Today, the GUPW continues to advocate for the idea that Palestinian women's social and political rights can only be achieved through an independent, democratic government. As such, one of the main goals of the GUPW is a sovereign Palestinian state where the Palestinian people maintain the right to self-determination and the city of Jerusalem is recognized as the state's capital.

== Notable people ==

- Issam Abdulhadi – former president (1960s)
- Zulaykha al-Shihabi – co-founder, 1965
- Intisar al-Wazir (Um Jihad) – co-founder, president
- Samira Abu Ghazaleh – former head of the GUPW branch in Egypt
- Salwa Abu Khadra – former secretary general
- Shadia Helou – former member of the GUPW branch in Lebanon
- Rima Nazzal – member of the Union Secretariat
- May Sayegh – former secretary general (1975-1985)
- Hana Siyam – former member of the GUPW Administrative Council for Fateh
- Manhal Um – former Member of the GUPW Administrative Council

=== Intissar al-Wazir (Um Jihad) ===
Intissar al-Wazir is the co-founder and president of the General Union of Palestinian Women. She is commonly referred to as the "mother of the fight" due to her contributions to the organization and its cause, which have been linked to growing membership numbers among both Palestinian and non-Palestinian women. In response to growing domestic violence and economic need due to the COVID-19 pandemic, al-Wazir called on the Prime Minister to enact legislation to combat these issues. As a result of her commitment to the Palestinian cause, al-Wazir is regarded by some as the most widely recognized and respectfully viewed woman amongst the Palestinian community.

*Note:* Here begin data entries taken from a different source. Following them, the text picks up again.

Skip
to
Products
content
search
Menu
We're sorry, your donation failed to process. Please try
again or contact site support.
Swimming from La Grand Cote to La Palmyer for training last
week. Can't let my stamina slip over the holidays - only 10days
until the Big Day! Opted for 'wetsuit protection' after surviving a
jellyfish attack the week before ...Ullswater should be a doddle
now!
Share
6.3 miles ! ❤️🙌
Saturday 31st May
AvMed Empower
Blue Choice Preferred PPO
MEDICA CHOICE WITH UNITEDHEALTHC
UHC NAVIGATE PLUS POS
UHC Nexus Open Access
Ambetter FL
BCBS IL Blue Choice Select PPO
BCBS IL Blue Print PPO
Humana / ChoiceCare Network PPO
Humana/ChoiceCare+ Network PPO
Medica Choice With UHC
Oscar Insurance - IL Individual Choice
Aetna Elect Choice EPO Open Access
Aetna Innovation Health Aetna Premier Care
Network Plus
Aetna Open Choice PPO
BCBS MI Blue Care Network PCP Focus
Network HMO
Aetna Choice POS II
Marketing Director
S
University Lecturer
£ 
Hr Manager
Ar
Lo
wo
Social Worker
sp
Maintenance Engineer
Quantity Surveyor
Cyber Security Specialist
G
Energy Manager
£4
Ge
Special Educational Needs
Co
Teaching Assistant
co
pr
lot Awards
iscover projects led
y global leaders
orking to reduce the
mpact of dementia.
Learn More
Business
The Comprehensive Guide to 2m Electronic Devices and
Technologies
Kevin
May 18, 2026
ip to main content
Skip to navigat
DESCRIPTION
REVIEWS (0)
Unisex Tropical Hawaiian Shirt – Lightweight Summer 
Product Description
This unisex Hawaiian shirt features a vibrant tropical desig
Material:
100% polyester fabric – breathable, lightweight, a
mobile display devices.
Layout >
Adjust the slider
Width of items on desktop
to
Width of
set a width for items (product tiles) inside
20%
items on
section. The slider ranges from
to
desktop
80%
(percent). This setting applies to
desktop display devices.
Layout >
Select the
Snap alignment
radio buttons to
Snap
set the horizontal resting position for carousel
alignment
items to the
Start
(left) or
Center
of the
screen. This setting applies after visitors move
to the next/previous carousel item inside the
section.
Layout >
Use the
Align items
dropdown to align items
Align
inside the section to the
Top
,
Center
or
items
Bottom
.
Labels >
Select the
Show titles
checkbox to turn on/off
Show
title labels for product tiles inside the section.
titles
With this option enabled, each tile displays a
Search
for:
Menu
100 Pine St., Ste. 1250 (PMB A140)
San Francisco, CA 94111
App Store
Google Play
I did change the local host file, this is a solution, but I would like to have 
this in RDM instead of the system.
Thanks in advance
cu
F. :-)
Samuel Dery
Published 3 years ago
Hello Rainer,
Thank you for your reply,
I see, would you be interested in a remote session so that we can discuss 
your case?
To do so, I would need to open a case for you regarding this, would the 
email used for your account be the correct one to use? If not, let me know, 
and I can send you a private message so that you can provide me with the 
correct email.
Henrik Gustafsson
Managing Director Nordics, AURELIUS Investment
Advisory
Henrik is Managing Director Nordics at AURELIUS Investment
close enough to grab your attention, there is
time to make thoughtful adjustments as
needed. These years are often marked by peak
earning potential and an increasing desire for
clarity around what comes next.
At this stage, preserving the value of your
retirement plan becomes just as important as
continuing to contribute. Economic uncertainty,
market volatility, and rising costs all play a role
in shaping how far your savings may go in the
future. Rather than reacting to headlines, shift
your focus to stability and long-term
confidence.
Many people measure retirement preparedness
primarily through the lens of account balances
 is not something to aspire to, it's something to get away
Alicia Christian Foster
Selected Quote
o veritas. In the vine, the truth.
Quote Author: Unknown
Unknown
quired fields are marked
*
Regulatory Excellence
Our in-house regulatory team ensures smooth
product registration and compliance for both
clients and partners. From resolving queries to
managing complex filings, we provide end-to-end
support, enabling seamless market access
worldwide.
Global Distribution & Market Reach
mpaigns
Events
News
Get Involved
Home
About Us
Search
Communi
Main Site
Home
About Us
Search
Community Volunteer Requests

=== Zulaykha al-Shihabi ===
Zulaykha al-Shihabi was a co-founder of the General Union of Palestinian Women. She is credited for calling the meeting in February 1965 that led to the establishment of the GUPW. She was a prominent member of Palestinian women's movements throughout her life and served as president of the Arab Women's Union until her death in 1992.

== Accomplishments and legacy ==

=== Establishment of diasporic branches ===
Beginning in the 1970s, the GUPW established diasporic branches to spread support for the women's movement worldwide. Notable branches include Algeria, Egypt, Iraq, Jordan, Kuwait, Lebanon, and Sweden.

==== Egypt branch ====
Before the establishment and spread of the Palestine Liberation Organization in 1964, several Palestinian organizations in Egypt existed. In 1962, the League of Palestinian Women in Egypt was established. The League of Palestinian Women in Egypt was converted into the Egyptian branch of the GUPW, which would serve as a base for the expansion of the Union into the Arab world.

==== Kuwait branch ====
The GUPW Kuwait branch seeks to maintain Palestinian cultural heritage through cultural activities and social services. The Union finances a series of classes, available strictly to women, as a means to increase their chances of employment. The standard offerings are sewing and typing classes, however, if interest is expressed, literacy, knitting, and English classes could also be provided.

==== Jordan branch ====
The GUPW Jordan branch was instituted as a result of the GUPW constitution, which specified that Union Headquarters should be established in the same country that is hosting the principal PLO office. The presence of GUPW Headquarters was recognized by the Jordanian government, however they did not officially recognize the branch, due to their lack of license. In 1966, the PLO office was closed by the Jordan Regime, which subsequently led to the Union's office closing as well. This closure led the Union to move its operations underground.

==== Lebanon branch ====
Beirut, Lebanon served as headquarters for the GUPW in 1973. The GUPW Lebanon branch has supported local refugee populations, residing in the Burj al-Barajneh camp, through monetary donations raised by the German Palestinian community. The donations aided 100 families who were facing harsh economic and living conditions resulting from siege repercussions and the effects of the COVID-19 pandemic. Financial help for the families depended on their family size and could range from 50,000 to 100,000 Lebanese pounds.